Microorganisms live in tight ecological associations with corals, but microbial community composition, functions and behaviours within coral reef ecosystems are not yet fully understood. To examine the community structure, metabolic capacity and the potential role of chemotaxis in the ecology of coral reef bacterial communities, we performed a suite of laboratory, in-situ and thermal stress experiments on Heron Island, the Great Barrier Reef (GBR). To characterise patterns in microbial composition and metabolic capacity across different niches on a coral reef, metagenomes were sequenced from seawater samples associated with the surfaces of corals, the sandy substrate and in open water, outside of the reef. Within these environments we also examined the potential ecological role of chemotaxis among coral associated bacteria, by using laboratory and in situ chemotaxis assays to test for levels of chemotaxis towards several chemoattractants known to be released by corals and their symbiotic dinoflagelletes including amino acids, carbohydrates, ammonium chloride, and dimethylsulfonopropionate (DMSP). Finally, to determine how environmental variability, specifically thermal stress, influences bacterial community composition, behaviour and metabolic capacity, manipulation experiments were conducted using Pocillopora damicornis in flow-through aquatic systems on Heron Island.
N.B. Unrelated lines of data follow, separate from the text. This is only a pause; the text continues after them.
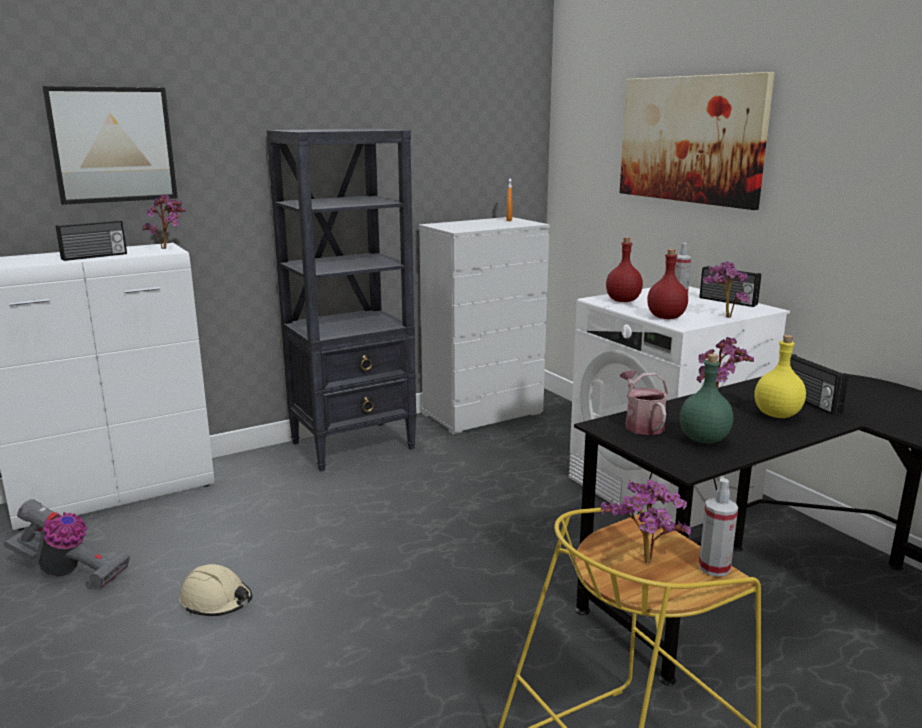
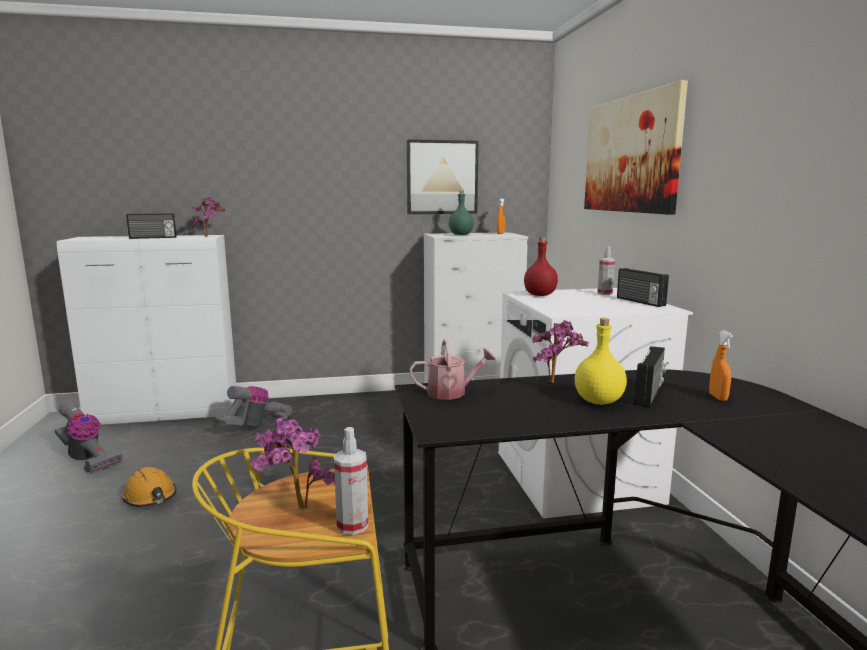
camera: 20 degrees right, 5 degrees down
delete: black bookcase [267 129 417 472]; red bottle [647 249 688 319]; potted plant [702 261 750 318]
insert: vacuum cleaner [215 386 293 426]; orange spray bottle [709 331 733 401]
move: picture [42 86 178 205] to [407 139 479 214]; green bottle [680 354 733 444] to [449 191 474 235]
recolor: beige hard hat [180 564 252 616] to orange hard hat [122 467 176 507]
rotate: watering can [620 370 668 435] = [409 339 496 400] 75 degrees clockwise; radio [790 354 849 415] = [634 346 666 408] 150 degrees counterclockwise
We found that the composition and metabolic potential of coral reef bacteria is highly heterogeneous across a coral reef ecosystem, with a shift from an oligotroph-dominated community (e.g. SAR11, Prochlorococcus, Synechococcus) in the open water and sandy substrate niches, to a community characterised by an increased frequency of copiotrophic bacteria (e.g. Vibrio, Pseudoalteromonas, Alteromonas) in the coral seawater niches. Among the major functional patterns observed were significant increases in genes associated with bacterial motility and chemotaxis in samples associated with the surfaces of coral colonies. These patterns were directly confirmed by chemotaxis experiments, which demonstrated that bacteria associated with the surfaces of the corals exhibited high levels of chemotaxis, particularly towards DMSP and several amino acids. Levels of chemotaxis by coral-associated bacteria were consistently higher than those demonstrated by non-coral associated bacteria. The phylogenetic composition of the chemotactic microbes, determined using 16S rRNA amplicon pyrosequencing, differed to the background community in the surrounding seawater, and incorporated several known coral-associated bacteria, Rhodobacteraceae, Flavobacteriaceae, Pseudomonadaceae and included potentially pathogenic Vibrios. Notably many of these bacteria, specifically Rhodobacterales, Flavobacterales and Vibrionales also became the dominant coral associated organisms under conditions of thermal stress experiments, indicating that these copiotrophic and chemotactic bacteria become key colonisers of thermally stressed corals.
Taken together our data demonstrate that coral reef bacterial communities are highly dynamic and that key groups of copiotrophic bacteria have the capacity to use sensitive chemotaxis to exploit nutrient gradients and potentially locate their coral hosts. Under conditions of heat stress, these behaviours may allow pathogenic organisms to locate and infect compromised hosts.